Monday, Nov. 24, 1947

Sludged Blood

One of medicine's big mysteries is the bodily process that translates disease into death. One man who has been stubbornly looking for an answer is 43-year-old Dr. Melvin H. Knisely, a gaunt, tall (6 ft. 3) physiologist at the University of Chicago. For 17 years, Dr. Knisely and a squad of co-workers at Chicago and the University of Tennessee have been bending over their microscopes, laboriously studying the circulation of the blood. Last fortnight, Science published their epochal findings.

Using a special quartz-rod light that he developed himself to make blood vessels transparent and three-dimensional under the microscope (TIME, Nov. 18, 1940),

Knisely began by examining blood circulation in healthy animals. In all normal animals (including human beings) the red blood cells float separately in plasma like tiny fish in a rapid stream. They flow along freely and often so swiftly that the individual cells cannot be distinguished under a microscope. A normal red cell keeps to itself.

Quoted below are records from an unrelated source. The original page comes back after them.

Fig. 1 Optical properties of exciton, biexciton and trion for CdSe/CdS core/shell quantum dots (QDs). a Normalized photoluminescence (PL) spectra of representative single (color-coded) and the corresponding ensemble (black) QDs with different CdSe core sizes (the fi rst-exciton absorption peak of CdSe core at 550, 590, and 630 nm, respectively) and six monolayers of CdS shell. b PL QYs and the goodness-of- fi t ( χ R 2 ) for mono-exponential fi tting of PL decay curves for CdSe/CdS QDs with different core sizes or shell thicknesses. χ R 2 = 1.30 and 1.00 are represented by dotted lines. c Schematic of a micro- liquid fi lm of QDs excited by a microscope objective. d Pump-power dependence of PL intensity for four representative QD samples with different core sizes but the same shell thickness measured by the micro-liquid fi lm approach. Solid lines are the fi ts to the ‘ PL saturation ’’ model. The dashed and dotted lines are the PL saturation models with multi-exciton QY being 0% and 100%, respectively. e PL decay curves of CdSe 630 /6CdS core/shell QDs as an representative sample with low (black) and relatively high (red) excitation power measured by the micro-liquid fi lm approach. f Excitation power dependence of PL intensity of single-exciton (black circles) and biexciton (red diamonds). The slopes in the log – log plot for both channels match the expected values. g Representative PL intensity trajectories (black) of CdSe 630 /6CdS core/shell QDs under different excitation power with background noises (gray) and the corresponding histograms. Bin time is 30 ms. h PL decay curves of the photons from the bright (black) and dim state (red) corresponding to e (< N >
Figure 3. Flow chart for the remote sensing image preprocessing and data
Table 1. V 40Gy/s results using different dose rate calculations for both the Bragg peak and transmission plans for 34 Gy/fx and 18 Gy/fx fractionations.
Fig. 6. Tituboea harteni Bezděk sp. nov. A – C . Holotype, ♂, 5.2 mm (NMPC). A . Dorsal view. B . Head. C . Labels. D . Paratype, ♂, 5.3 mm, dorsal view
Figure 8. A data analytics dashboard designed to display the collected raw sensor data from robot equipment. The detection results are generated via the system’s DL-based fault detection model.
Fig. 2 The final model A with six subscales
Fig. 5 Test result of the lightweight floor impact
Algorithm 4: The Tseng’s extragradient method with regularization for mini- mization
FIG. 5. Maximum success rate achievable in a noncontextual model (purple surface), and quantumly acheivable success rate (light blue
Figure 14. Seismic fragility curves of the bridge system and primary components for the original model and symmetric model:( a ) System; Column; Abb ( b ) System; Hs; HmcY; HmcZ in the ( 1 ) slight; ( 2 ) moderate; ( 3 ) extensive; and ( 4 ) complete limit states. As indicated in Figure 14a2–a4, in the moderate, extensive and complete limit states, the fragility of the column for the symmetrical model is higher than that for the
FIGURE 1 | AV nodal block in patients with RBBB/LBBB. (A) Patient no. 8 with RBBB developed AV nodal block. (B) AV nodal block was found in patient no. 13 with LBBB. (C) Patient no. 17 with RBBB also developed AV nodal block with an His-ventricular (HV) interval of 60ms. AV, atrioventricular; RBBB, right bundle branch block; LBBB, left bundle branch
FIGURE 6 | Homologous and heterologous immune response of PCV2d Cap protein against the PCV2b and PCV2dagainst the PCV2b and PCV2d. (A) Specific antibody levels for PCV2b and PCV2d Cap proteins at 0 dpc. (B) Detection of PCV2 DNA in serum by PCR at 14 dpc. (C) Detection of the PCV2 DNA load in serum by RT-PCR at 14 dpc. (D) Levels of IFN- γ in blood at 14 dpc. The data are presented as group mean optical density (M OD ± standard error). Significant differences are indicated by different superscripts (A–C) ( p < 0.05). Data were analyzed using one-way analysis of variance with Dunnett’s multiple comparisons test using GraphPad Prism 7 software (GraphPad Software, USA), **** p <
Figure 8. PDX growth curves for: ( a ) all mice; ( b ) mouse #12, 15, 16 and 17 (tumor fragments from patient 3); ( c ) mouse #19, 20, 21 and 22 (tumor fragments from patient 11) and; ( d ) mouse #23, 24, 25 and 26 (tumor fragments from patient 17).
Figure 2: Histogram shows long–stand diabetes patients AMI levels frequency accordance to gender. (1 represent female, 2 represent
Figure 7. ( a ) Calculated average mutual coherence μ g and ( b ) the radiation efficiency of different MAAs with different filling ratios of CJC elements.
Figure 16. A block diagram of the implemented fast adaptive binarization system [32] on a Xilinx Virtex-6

One day Knisely was peering into the blood vessels of a monkey with malaria. He found a radical change in the red cells: instead of flowing independently, they were clumped together in sluggish masses. Knisely and his group went on to study the circulation in other diseased animals. Sure enough, sludged blood turned up in every animal and human being suffering from severe injury or disease. All told, they found red-cell clumping associated with over 50 conditions, from the common cold to hysteria.

What makes the red cells stick together? A member of Knisely's group has already discovered an important clue: a sticky coating on the cells (not found in normal blood) has tentatively been identified as a protein. Somehow disease or injury causes the body to deposit this sticky material on the red cells.

The results may be "utterly devastating." The body's smallest blood vessels are barely wide enough to let a single red cell squeeze through. When red cells clump, they plug these bottlenecks and deprive tissues of food and oxygen. The tissue cells die. When sludged blood kills important tissues, the patient dies.

Others have seen sludged blood before, but its significance had not been understood. Dr. Knisely thinks that red-cell clumping may account for many cases of mental illness (he found the central nervous system of one psychotic patient "showered with permanent plugs" that had destroyed many of the nerve cells). And he suggests that even aging and senility may be accounted for by accumulated damage from injuries and illnesses.